**Problem statement:** An exact copy of every entry below is required, and no picture may appear in it.

Stored dataset items
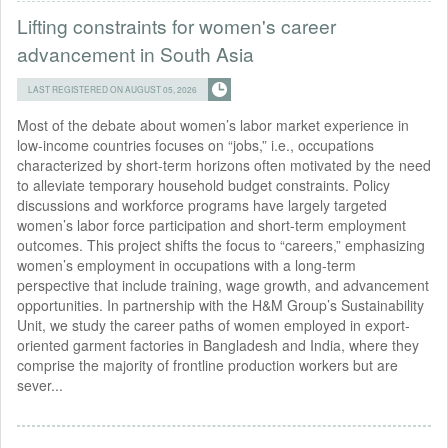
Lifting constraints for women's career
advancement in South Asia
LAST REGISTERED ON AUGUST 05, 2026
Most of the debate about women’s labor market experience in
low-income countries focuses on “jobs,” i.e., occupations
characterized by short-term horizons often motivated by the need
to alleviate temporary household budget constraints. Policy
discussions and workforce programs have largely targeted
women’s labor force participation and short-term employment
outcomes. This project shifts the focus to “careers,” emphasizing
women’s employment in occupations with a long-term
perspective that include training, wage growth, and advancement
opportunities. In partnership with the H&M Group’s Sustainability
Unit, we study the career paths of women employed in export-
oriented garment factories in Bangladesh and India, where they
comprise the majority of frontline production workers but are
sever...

**Output of the task:**
Lifting constraints for women's career
advancement in South Asia
LAST REGISTERED ON AUGUST 05, 2026
Most of the debate about women’s labor market experience in
low-income countries focuses on “jobs,” i.e., occupations
characterized by short-term horizons often motivated by the need
to alleviate temporary household budget constraints. Policy
discussions and workforce programs have largely targeted
women’s labor force participation and short-term employment
outcomes. This project shifts the focus to “careers,” emphasizing
women’s employment in occupations with a long-term
perspective that include training, wage growth, and advancement
opportunities. In partnership with the H&M Group’s Sustainability
Unit, we study the career paths of women employed in export-
oriented garment factories in Bangladesh and India, where they
comprise the majority of frontline production workers but are
sever...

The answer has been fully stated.